Randy Michaels, whose frat house antics and crony-laden management style turned the 150-year culture of the Chicago Tribune into a national laughingstock, appears to be on his way out as chief executive officer of Tribune Co.

The New York Times reported online late Monday night that the board of the Chicago-based media company is expected to seek Michaels’ resignation Tuesday.

Reporters David Carr and Tim Arango quoted an unidentified source who said the board “had lost confidence in the ability of Mr. Michaels to lead the troubled company.”
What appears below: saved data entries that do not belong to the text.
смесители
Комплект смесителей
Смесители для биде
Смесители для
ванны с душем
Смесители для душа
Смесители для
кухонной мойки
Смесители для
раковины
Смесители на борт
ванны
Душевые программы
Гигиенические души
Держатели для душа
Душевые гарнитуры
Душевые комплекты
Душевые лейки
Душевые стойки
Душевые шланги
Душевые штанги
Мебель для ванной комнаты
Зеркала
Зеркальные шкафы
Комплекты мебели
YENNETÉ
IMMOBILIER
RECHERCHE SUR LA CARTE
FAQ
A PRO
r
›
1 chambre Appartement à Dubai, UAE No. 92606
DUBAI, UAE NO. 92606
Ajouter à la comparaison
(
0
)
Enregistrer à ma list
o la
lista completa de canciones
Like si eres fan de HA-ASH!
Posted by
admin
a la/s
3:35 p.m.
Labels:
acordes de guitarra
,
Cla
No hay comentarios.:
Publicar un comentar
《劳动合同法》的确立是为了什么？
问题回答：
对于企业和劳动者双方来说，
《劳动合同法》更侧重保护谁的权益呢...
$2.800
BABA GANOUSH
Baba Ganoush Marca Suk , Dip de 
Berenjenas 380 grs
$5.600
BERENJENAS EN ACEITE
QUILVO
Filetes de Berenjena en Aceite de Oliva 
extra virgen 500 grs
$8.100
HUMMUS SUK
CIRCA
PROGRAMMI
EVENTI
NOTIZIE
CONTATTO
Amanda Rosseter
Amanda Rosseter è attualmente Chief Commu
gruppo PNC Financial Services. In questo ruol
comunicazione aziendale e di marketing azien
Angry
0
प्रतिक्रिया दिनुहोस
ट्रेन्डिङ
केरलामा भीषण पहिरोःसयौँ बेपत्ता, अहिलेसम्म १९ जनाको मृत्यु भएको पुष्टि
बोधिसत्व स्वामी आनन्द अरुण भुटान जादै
Carr is the same reporter who wrote the New York Times’ now-infamous front-page story Oct. 6 that detailed a “culture run amok” at Tribune Co. under Sam Zell’s ownership and Michaels’ executive leadership. “Mr. Michaels’s and his executives’ use of sexual innuendo, poisonous workplace banter and profane invective shocked and offended people throughout the company,” Carr wrote. “Tribune Tower, the architectural symbol of the staid company, came to resemble a frat house, complete with poker parties, juke boxes and pervasive sex talk.”

The end of Michaels’ reign, if true, could come just as Tribune Co. exits bankruptcy after nearly two years. A tentative deal with a group of lenders reportedly was reached last week. “When and if Tribune emerges from bankruptcy, it will apparently proceed with new management,” the New York Times reported. “Mr. Michaels, who came to the company with a broad mandate for change, alienated many of the company’s employees and some of its advertisers with a nontraditional approach with many tactics borrowed from radio.”

The timing and extent of the New York Times’ expose sent shockwaves through the company, which includes the Chicago Tribune, WGN America, WGN-Channel 9, WGN-AM (720), and other major newspapers and television stations across the country.

Just last Friday, Michaels announced the resignation of Lee Abrams as chief innovation officer after Abrams had written a companywide memo with links to an offensive video.  Some saw the move an effort by Michaels to make Abrams a scapegoat and buy himself more time with the board.

Nowhere was Michaels’ heavy hand more apparent than at Tribune’s one and only radio station, WGN-AM, where he installed longtime crony Kevin Metheny as program director and continued to meddle in everything from personnel matters to words that newscasters were forbidden to utter on the air.